→ **Условия задания**
Переоформите записи от строки с «pose: elev=165.0 azim=296.3» до строки с «Dot at: (73, 136)» включительно в таблицу Markdown со столбцами «№» (номер строки по порядку) и «Строка» (сама строка), пропустив пустые строки.

→ **Записи**
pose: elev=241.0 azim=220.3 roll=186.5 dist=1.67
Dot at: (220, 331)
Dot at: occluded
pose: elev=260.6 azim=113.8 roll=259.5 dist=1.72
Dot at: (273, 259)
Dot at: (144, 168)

* * *

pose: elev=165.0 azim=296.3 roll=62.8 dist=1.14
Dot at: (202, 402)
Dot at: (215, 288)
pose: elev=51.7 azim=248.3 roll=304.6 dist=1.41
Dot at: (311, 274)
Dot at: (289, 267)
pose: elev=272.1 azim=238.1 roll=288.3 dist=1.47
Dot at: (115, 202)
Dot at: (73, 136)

...

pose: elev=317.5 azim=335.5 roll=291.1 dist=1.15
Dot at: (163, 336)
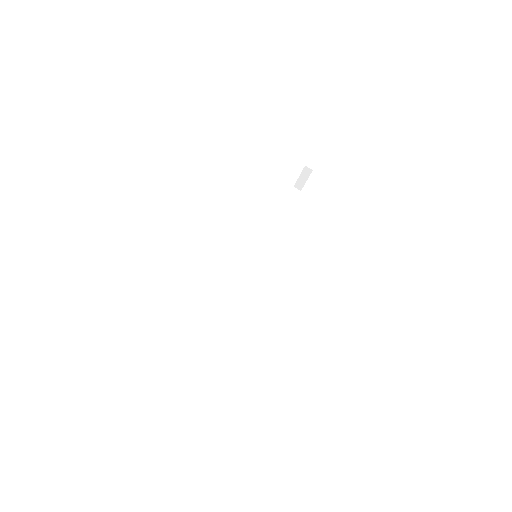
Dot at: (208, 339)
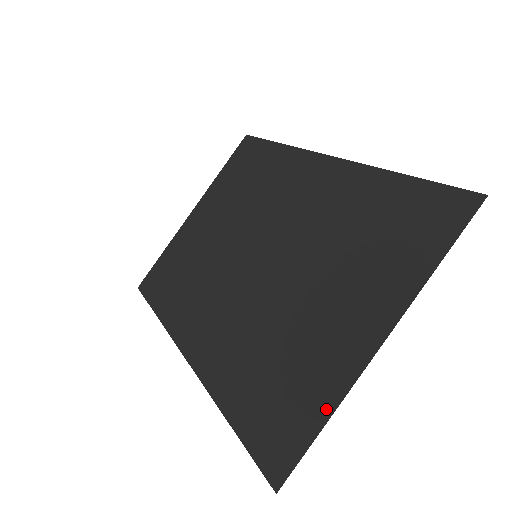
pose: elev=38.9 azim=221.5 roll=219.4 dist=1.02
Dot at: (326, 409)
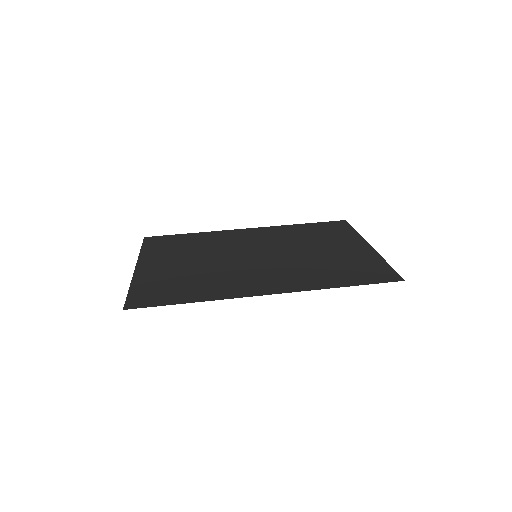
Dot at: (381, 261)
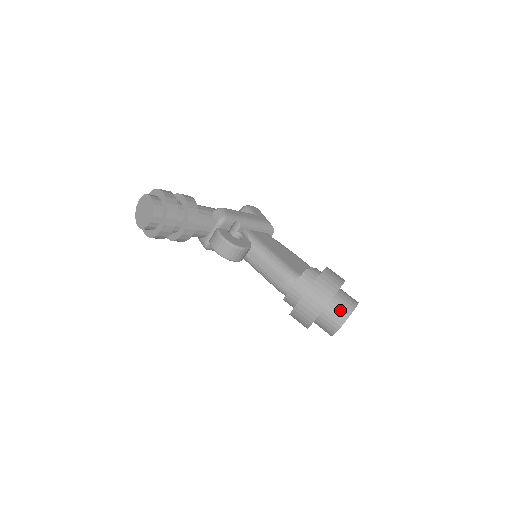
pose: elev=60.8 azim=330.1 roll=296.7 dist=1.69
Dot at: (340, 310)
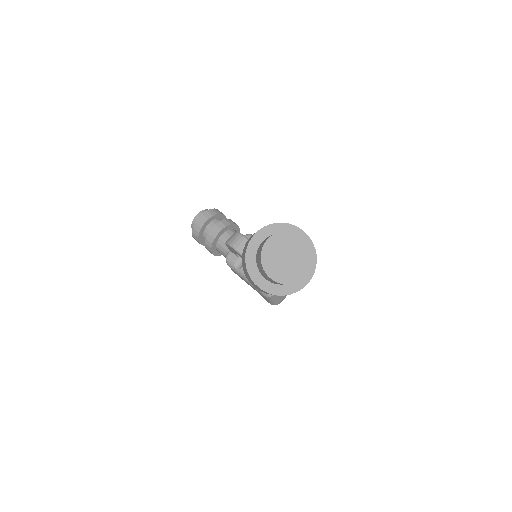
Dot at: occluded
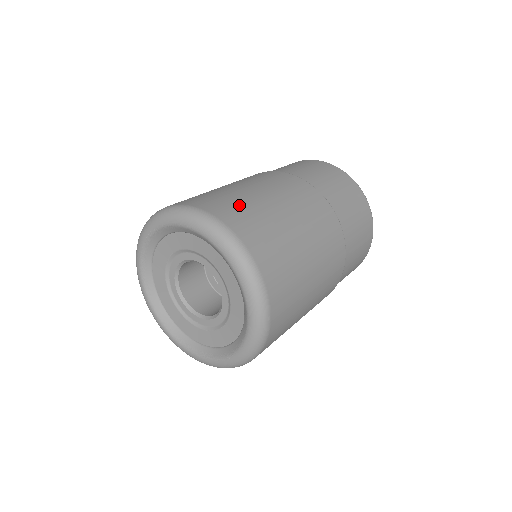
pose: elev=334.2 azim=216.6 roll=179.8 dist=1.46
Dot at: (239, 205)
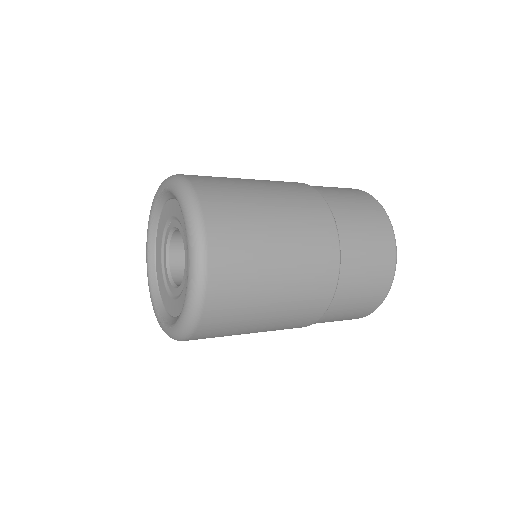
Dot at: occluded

→ **Ответ**
| № | Строка |
|---|---|
| 1 | pose: elev=165.0 azim=296.3 roll=62.8 dist=1.14 |
| 2 | Dot at: (202, 402) |
| 3 | Dot at: (215, 288) |
| 4 | pose: elev=51.7 azim=248.3 roll=304.6 dist=1.41 |
| 5 | Dot at: (311, 274) |
| 6 | Dot at: (289, 267) |
| 7 | pose: elev=272.1 azim=238.1 roll=288.3 dist=1.47 |
| 8 | Dot at: (115, 202) |
| 9 | Dot at: (73, 136) |